Mendiant en danger

Dans cette nouvelle intitulée “Mendiant en danger”, j’ai voulu l’axer sur deux qualités essentielles à tous les auteurs : la concision et la rapidité. L’impact de toute histoire dans l’esprit des lecteurs s’en trouvera considérablement augmenté. 

Julie déambulait dans les rues endormies. Une migraine et une envie de vomir pour la tenir éveillée. Elle participait à une très enivrante soirée, chez une amie, à s’amuser sans limite, sans les barrières parentales qui empêchent les adolescents de s’affranchir des contraintes sociales. Pas ce soir. Elle avait abusé de cette liberté. D’ordinaire réservée, Julie s’était enivrée jusqu’à se perdre dans des délires liés à une consommation excessive d’alcool et de cannabis. D’abord anodins, ils s’étaient peu à peu endurcis pour atteindre leur quintessence lorsque Théodoric, un gothique assumé, proposa un sacrifice pour glorifier son responsable des pires maux de l’humanité. Ils étaient alors tous décidés à trouver une victime à égorger. Les animaux de la maison avaient été écartés par la banalité d’une telle offrande. Ils étaient alors partis en quête d’une proie plus appropriée.

Des ronflements les avaient orientés vers le coin sombre d’une bâtisse désaffectée. Emmitouflé dans sa crasse, un mendiant dormait profondément. Comment aurait-il pu savoir, alors qu’il s’était endormi, que son existence prendrait fin quelques heures plus tard ? Les adolescents se regroupèrent devant ce tas immonde, puant, preuve d’une société indifférente à son sort. Voire responsable de sa déchéance.
Une bouteille de whisky passa de mains en mains. Les gosiers se délectèrent de ce breuvage enivrant. Les esprits s’excitèrent davantage. Un jeune boutonneux s’approcha du mendiant et lui urina dessus. Peut-être habitué à dormir sous la pluie, ce dernier ne réagit pas. Même les rires, les hurlements ou les critiques puériles à l’encontre du jeune ne le réveillèrent pas. Lui aussi devait tenir une bonne cuite. Du moins le supposèrent-ils en brandissant des bouteilles vides. Une copine de Julie en garda une en guise de trophée.

Le cliquetis de la lame qui surgit du cran d’arrêt ramena tout le monde à la réalité ! Comme si leur état d’ivresse avait été dissipé d’un claquement de doigts.
Nonobstant l’harangue du gothique devant ses disciples, certains délaissèrent le groupe. Ils étaient encore suffisamment lucides pour ne pas cautionner un meurtre et être envoyés en prison sans passer par la case départ. Les couilles molles ! Peu lui importait : sa divinité maléfique aurait son sacrifice. Julie était toujours présente. Elle le dévorait des yeux. Etait-ce une réaction induite par les excès de la soirée ? Ou l’attirance qu’il espérait depuis qu’il l’avait rencontrée.

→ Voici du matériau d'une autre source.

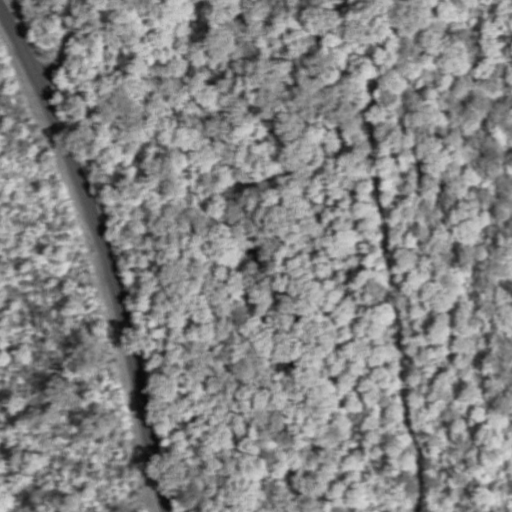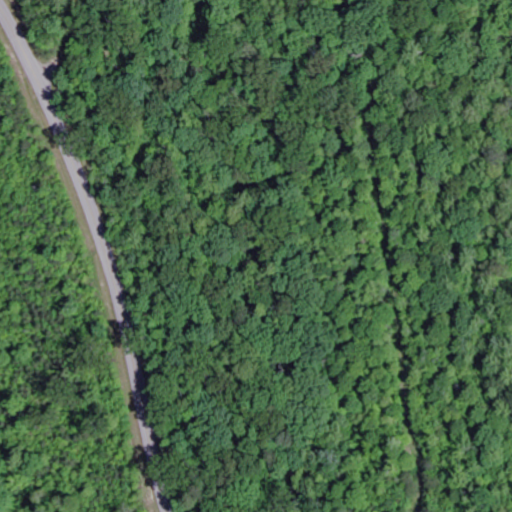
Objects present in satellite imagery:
road: (106, 252)
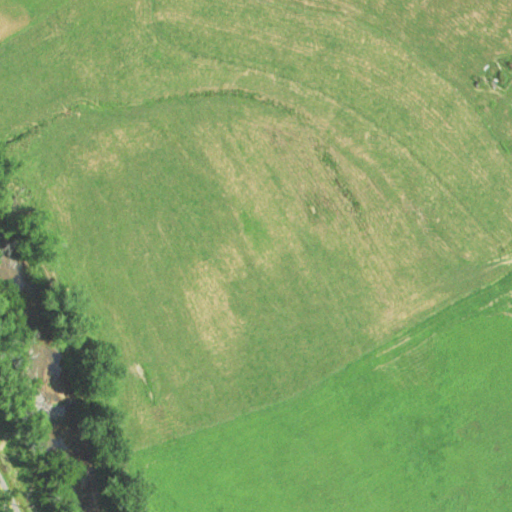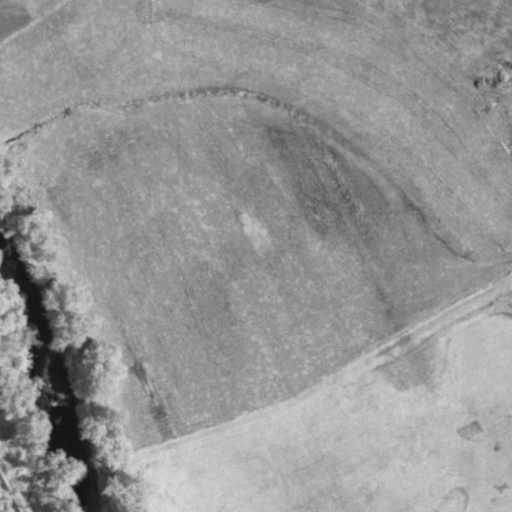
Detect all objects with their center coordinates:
river: (43, 386)
road: (5, 500)
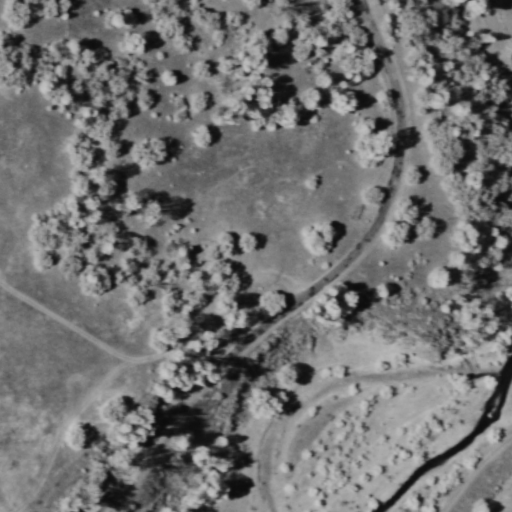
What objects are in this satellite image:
road: (481, 47)
road: (306, 279)
river: (364, 372)
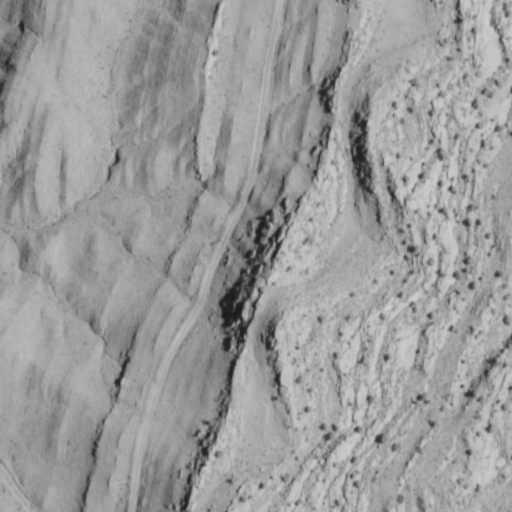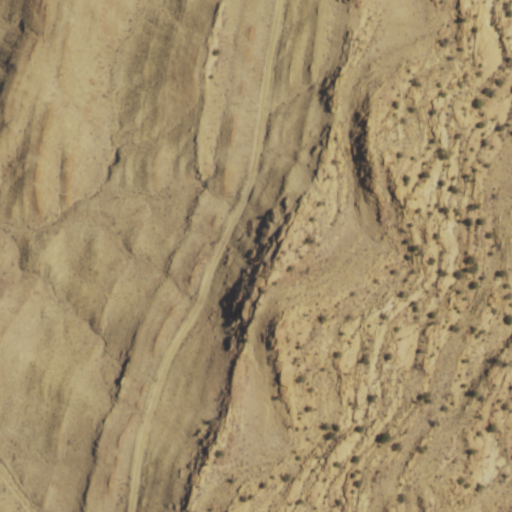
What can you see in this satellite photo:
road: (152, 253)
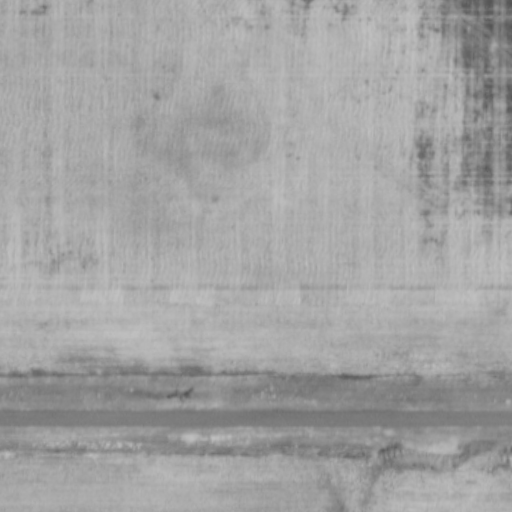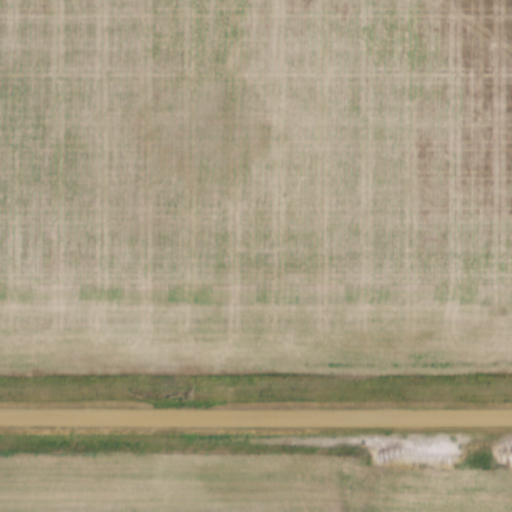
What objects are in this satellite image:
road: (256, 423)
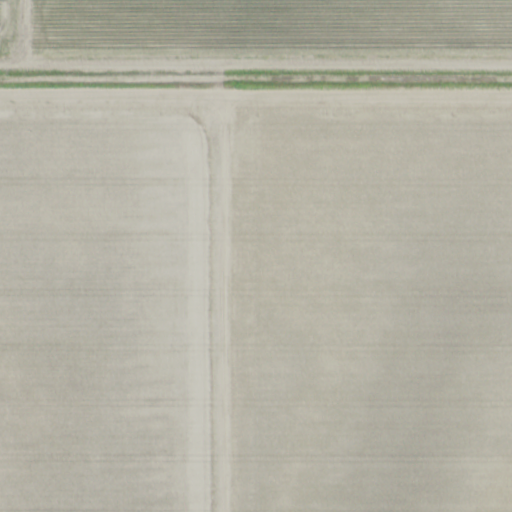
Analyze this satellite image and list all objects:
road: (255, 75)
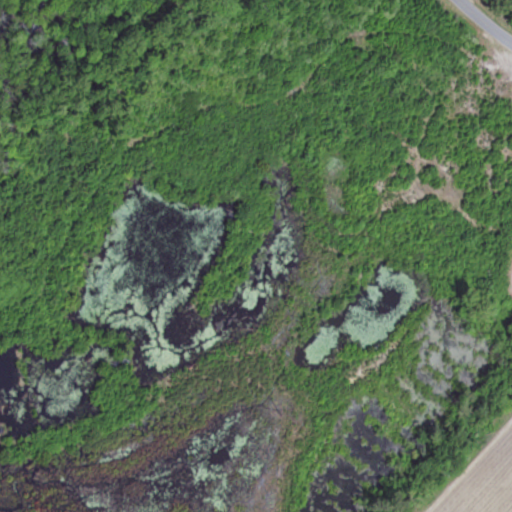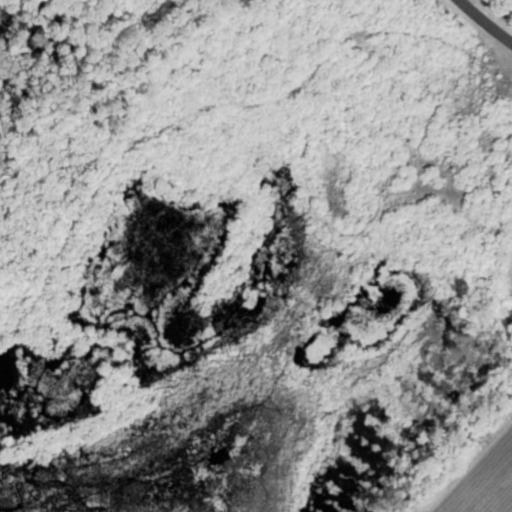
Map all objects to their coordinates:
road: (489, 18)
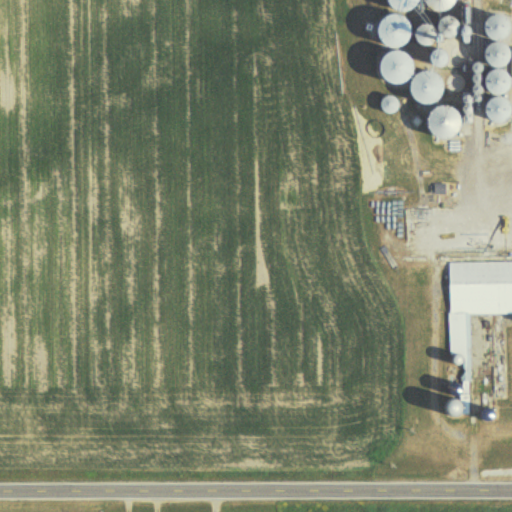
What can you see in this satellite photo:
crop: (190, 233)
building: (478, 289)
road: (256, 490)
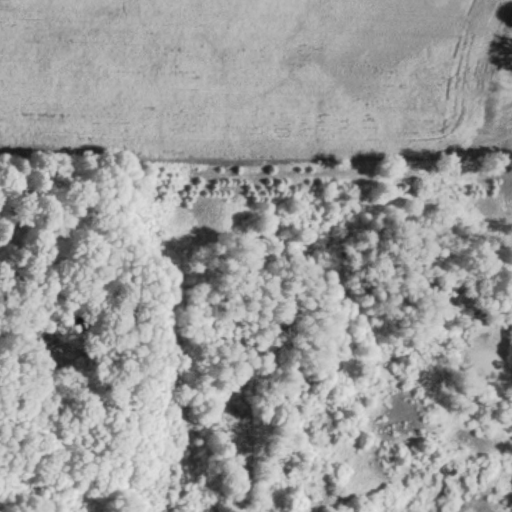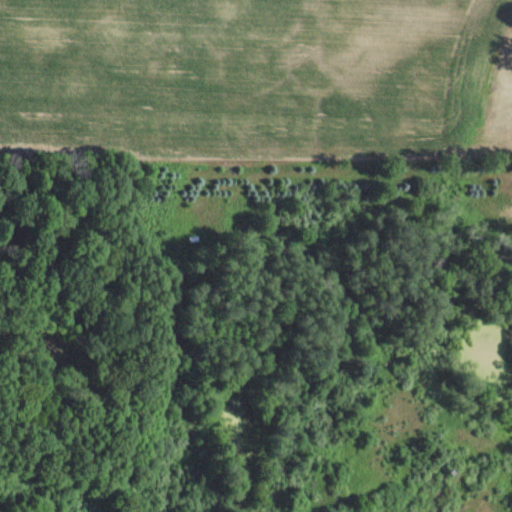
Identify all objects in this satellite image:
crop: (265, 76)
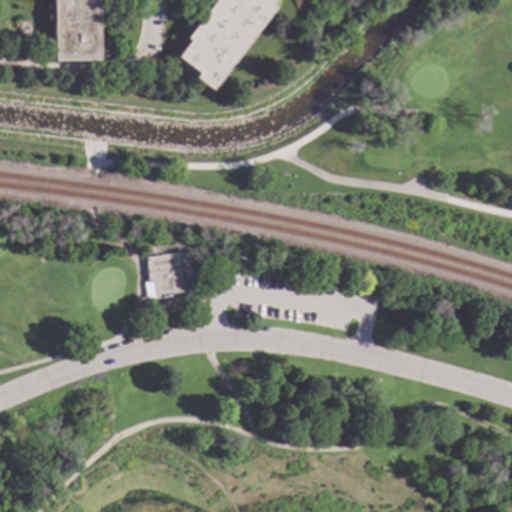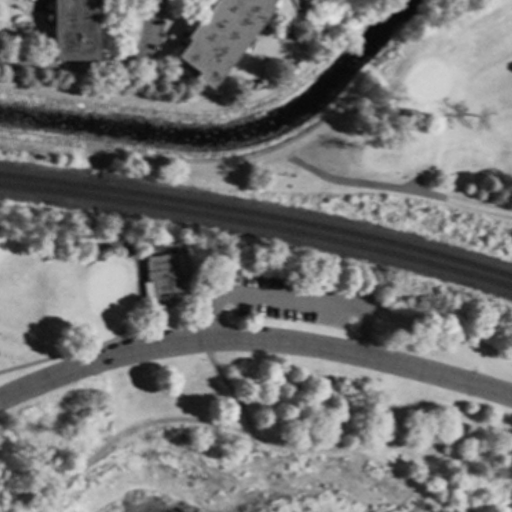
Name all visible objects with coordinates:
building: (72, 30)
building: (73, 30)
parking lot: (154, 30)
building: (220, 36)
building: (219, 38)
road: (98, 71)
park: (389, 122)
road: (255, 161)
road: (393, 189)
railway: (258, 215)
railway: (258, 226)
road: (111, 237)
building: (159, 277)
park: (161, 296)
road: (287, 299)
road: (254, 342)
road: (93, 347)
park: (319, 352)
park: (319, 352)
road: (226, 388)
road: (129, 431)
road: (385, 432)
park: (256, 443)
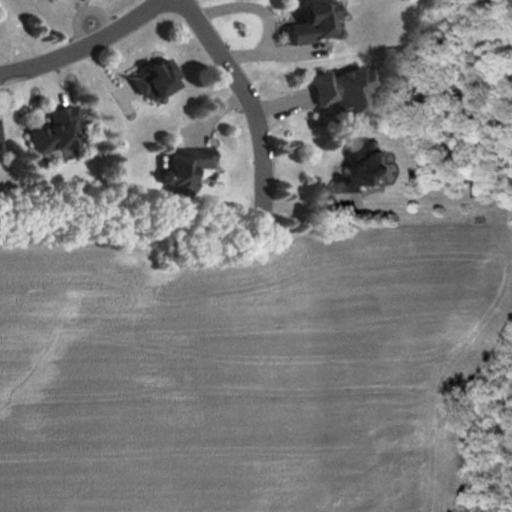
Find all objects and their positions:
building: (49, 0)
road: (264, 16)
building: (310, 23)
building: (313, 23)
road: (83, 46)
building: (154, 79)
building: (156, 81)
building: (344, 92)
building: (346, 93)
road: (245, 96)
building: (55, 131)
building: (57, 133)
building: (0, 151)
building: (361, 167)
building: (362, 168)
building: (184, 169)
building: (185, 170)
building: (482, 189)
crop: (239, 367)
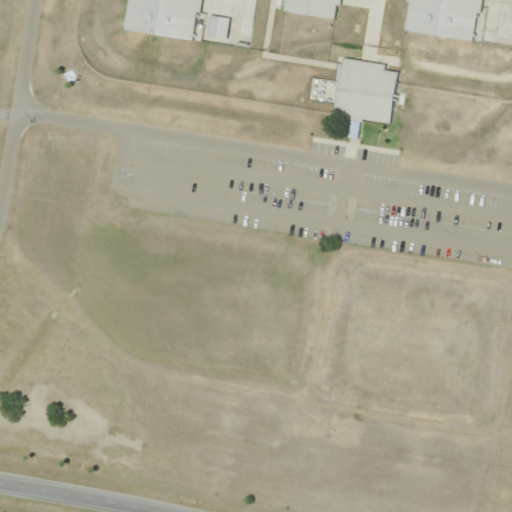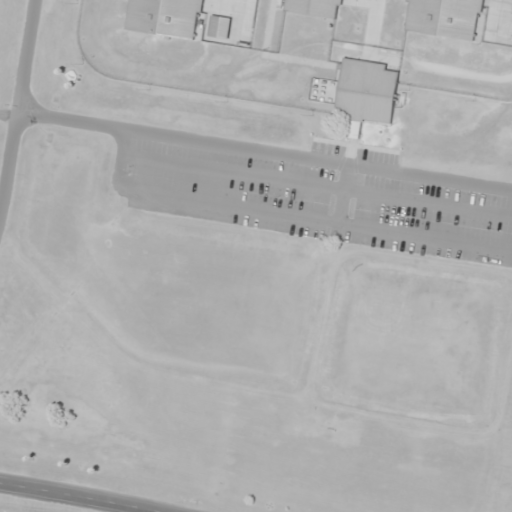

Le cœur amouraché de cette fille, Théodoric tituba vers le mendiant. Il enfourcha l’homme au niveau des hanches. Inspirés par un film d’horreur très connu, ses disciples s’unirent par les mains et fredonnèrent une mélopée de circonstance. Motivé par cette mélodie monotone et triste, le gothique s’assit à califourchon sur le mendiant. Il empoigna le cran d’arrêt des deux mains et le leva au niveau de sa tête. La mort s’apprêtait à prendre une âme égarée. Théodoric hésita, néanmoins. La mélodie s’intensifia comme pour lui donner du courage. Il chercha la bénédiction de Julie. Une motivation comme une autre. L’amour pouvait flirter avec l’illégalité. Théodoric était prêt à foutre sa vie en l’air. Julie lui donna son approbation par un sourire enjôleur.

Le regard perdu dans celui de sa dulcinée, Théodoric ne remarqua pas le réveil du mendiant. Comme ses disciples. A la grande surprise de tous, le mendiant brandit un pistolet sous le nez de Théodoric, Le gothique abaissa lentement les bras puis laissa choir son arme au sol.
— Cassez-vous bande de cons, vous allez griller ma couverture !

Dans cette nouvelle “Mendiant en danger”, outre la concision de l’histoire et la rapidité des faits, j’ai également démontré les méfaits de l’alcool sur un esprit perturbé.